Kemampuan untuk melakukan pemecahan masalah adalah ketrampilan yang dibutuhkan oleh hampir semua orang dalam setiap aspek kehidupannya. Jarang sekali seseorang tidak menghadapi masalah dalam kehidupannya sehari-hari. Pekerjaan seorang manajer, secara khusus, merupakan pekerjaan yang mengandung unsur pemecahan masalah di dalamnya. Bila tidak ada masalah di dalam banyak organisasi, mungkin tidak akan muncul kebutuhan untuk mempekerjakan para manajer. Untuk itulah sulit untuk dapat diterima bila seorang yang tidak memiliki kompetensi untuk menyelesaikan masalah, menjadi seorang manajer (Whetten & Cameron, 2002).
Ungkapan di atas memberikan gambaran yang jelas kepada kita semua bahwa sulit untuk menghindarkan diri kita dari masalah, karena masalah telah menjadi bagian yang tidak terpisahkan dalam kehidupan kita, baik kehidupan sosial, maupun kehidupan profesional kita. Untuk itulah penguasaan atas metode pemecahan masalah menjadi sangat penting, agar kita terhindar dari tindakan Jump to conclusion, yaitu proses penarikan kesimpulan terhadap suatu masalah tanpa melalui proses analisa masalah secara benar, serta didukung oleh bukti-bukti atau informasi yang akurat. Ada kecenderungan bahwa orang-orang, termasuk para manajer mempunyai kecenderungan alamiah untuk memilih solusi pertama yang masuk akal yang muncul dalam benak mereka (March & Simon, 1958; March, 1994; Koopman, Broekhuijsen, & Weirdsma, 1998). Sayangnya, pilihan pertama yang mereka ambil seringkali bukanlah solusi terbaik.

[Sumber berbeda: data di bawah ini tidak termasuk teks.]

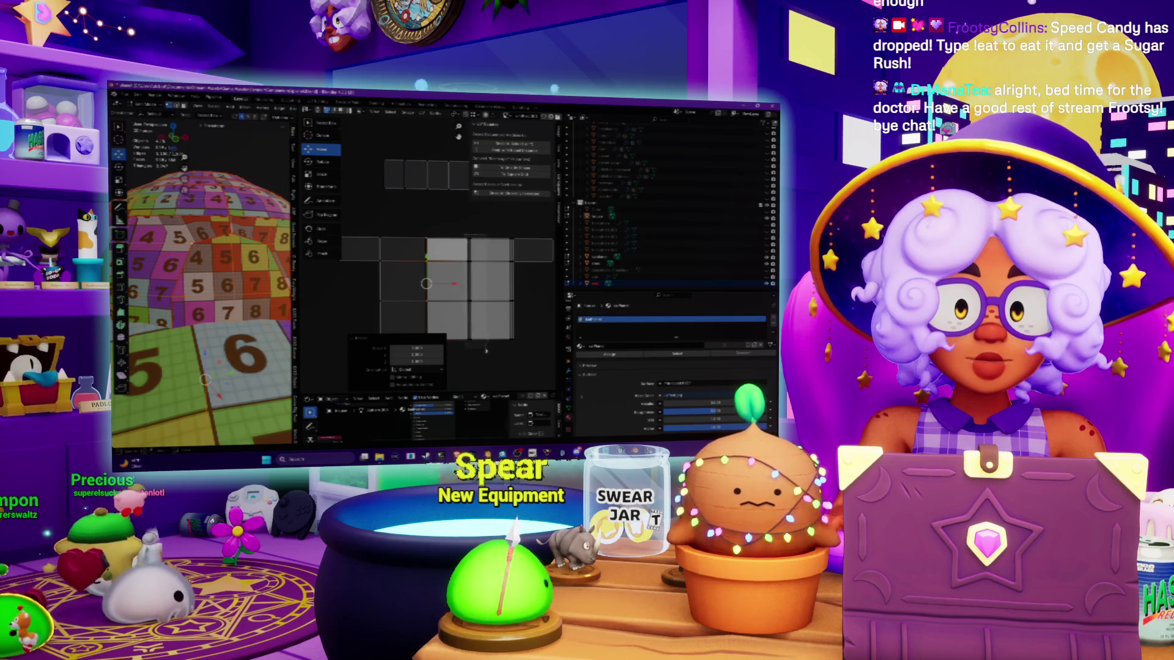
{"action": "left_click", "coordinate": [485, 353]}
{"action": "key", "text": "s"}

Secara tipikal, dalam pemecahan masalah, kebanyakan orang menerapkan solusi yang kurang dapat diterima atau kurang memuaskan, dibanding solusi yang optimal atau yang ideal (Whetten & Cameron, 2002). Pemecahan masalah yang tidak optimal ini, bukan tidak mungkin dapat memunculkan masalah baru yang lebih rumit dibandingkan dengan masalah awal.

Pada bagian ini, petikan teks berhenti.